**PROBLEM STATEMENT**
Return every line of the records below verbatim, in the same order and without changes.
------ SOURCE MATERIAL ------
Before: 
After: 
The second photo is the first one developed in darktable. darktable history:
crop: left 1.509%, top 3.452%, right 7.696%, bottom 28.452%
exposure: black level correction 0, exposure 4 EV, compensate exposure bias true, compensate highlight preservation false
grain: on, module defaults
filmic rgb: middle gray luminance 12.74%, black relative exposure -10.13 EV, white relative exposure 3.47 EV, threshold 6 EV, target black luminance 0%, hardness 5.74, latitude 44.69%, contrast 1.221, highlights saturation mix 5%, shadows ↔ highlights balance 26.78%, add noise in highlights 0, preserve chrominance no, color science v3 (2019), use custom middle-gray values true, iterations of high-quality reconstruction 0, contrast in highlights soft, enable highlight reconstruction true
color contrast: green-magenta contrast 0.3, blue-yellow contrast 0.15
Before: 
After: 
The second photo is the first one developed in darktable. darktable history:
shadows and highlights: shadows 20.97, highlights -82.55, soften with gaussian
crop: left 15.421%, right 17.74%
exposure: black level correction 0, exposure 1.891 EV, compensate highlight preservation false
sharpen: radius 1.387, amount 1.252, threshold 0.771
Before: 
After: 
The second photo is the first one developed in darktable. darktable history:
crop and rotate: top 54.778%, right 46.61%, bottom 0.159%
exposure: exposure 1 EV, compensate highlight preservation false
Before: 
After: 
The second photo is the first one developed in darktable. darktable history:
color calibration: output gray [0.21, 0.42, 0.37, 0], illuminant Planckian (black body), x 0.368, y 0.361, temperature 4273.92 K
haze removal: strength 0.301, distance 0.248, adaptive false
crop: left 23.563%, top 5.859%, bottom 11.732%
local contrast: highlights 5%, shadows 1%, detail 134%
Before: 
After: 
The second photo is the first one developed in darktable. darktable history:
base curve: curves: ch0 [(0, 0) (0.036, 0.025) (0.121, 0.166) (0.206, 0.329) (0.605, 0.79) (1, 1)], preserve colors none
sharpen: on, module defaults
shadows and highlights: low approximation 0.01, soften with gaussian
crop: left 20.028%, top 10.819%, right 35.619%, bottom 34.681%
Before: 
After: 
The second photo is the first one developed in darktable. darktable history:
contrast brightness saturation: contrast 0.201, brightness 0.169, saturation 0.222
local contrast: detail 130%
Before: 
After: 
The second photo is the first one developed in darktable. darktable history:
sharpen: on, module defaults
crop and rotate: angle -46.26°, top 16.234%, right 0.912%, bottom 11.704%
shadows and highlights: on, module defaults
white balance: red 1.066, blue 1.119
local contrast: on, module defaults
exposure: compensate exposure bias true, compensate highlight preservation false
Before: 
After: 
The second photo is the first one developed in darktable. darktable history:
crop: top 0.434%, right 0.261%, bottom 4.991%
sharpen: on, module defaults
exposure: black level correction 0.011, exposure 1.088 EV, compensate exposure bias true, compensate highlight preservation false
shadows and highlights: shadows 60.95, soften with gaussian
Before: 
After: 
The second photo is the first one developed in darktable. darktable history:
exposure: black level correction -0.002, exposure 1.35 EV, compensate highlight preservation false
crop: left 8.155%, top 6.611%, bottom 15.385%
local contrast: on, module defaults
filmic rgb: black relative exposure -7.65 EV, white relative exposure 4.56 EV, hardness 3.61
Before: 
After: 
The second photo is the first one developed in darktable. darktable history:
------
**CORRECT OUTPUT**
Before: 
After: 
The second photo is the first one developed in darktable. darktable history:
crop: left 1.509%, top 3.452%, right 7.696%, bottom 28.452%
exposure: black level correction 0, exposure 4 EV, compensate exposure bias true, compensate highlight preservation false
grain: on, module defaults
filmic rgb: middle gray luminance 12.74%, black relative exposure -10.13 EV, white relative exposure 3.47 EV, threshold 6 EV, target black luminance 0%, hardness 5.74, latitude 44.69%, contrast 1.221, highlights saturation mix 5%, shadows ↔ highlights balance 26.78%, add noise in highlights 0, preserve chrominance no, color science v3 (2019), use custom middle-gray values true, iterations of high-quality reconstruction 0, contrast in highlights soft, enable highlight reconstruction true
color contrast: green-magenta contrast 0.3, blue-yellow contrast 0.15
Before: 
After: 
The second photo is the first one developed in darktable. darktable history:
shadows and highlights: shadows 20.97, highlights -82.55, soften with gaussian
crop: left 15.421%, right 17.74%
exposure: black level correction 0, exposure 1.891 EV, compensate highlight preservation false
sharpen: radius 1.387, amount 1.252, threshold 0.771
Before: 
After: 
The second photo is the first one developed in darktable. darktable history:
crop and rotate: top 54.778%, right 46.61%, bottom 0.159%
exposure: exposure 1 EV, compensate highlight preservation false
Before: 
After: 
The second photo is the first one developed in darktable. darktable history:
color calibration: output gray [0.21, 0.42, 0.37, 0], illuminant Planckian (black body), x 0.368, y 0.361, temperature 4273.92 K
haze removal: strength 0.301, distance 0.248, adaptive false
crop: left 23.563%, top 5.859%, bottom 11.732%
local contrast: highlights 5%, shadows 1%, detail 134%
Before: 
After: 
The second photo is the first one developed in darktable. darktable history:
base curve: curves: ch0 [(0, 0) (0.036, 0.025) (0.121, 0.166) (0.206, 0.329) (0.605, 0.79) (1, 1)], preserve colors none
sharpen: on, module defaults
shadows and highlights: low approximation 0.01, soften with gaussian
crop: left 20.028%, top 10.819%, right 35.619%, bottom 34.681%
Before: 
After: 
The second photo is the first one developed in darktable. darktable history:
contrast brightness saturation: contrast 0.201, brightness 0.169, saturation 0.222
local contrast: detail 130%
Before: 
After: 
The second photo is the first one developed in darktable. darktable history:
sharpen: on, module defaults
crop and rotate: angle -46.26°, top 16.234%, right 0.912%, bottom 11.704%
shadows and highlights: on, module defaults
white balance: red 1.066, blue 1.119
local contrast: on, module defaults
exposure: compensate exposure bias true, compensate highlight preservation false
Before: 
After: 
The second photo is the first one developed in darktable. darktable history:
crop: top 0.434%, right 0.261%, bottom 4.991%
sharpen: on, module defaults
exposure: black level correction 0.011, exposure 1.088 EV, compensate exposure bias true, compensate highlight preservation false
shadows and highlights: shadows 60.95, soften with gaussian
Before: 
After: 
The second photo is the first one developed in darktable. darktable history:
exposure: black level correction -0.002, exposure 1.35 EV, compensate highlight preservation false
crop: left 8.155%, top 6.611%, bottom 15.385%
local contrast: on, module defaults
filmic rgb: black relative exposure -7.65 EV, white relative exposure 4.56 EV, hardness 3.61
Before: 
After: 
The second photo is the first one developed in darktable. darktable history:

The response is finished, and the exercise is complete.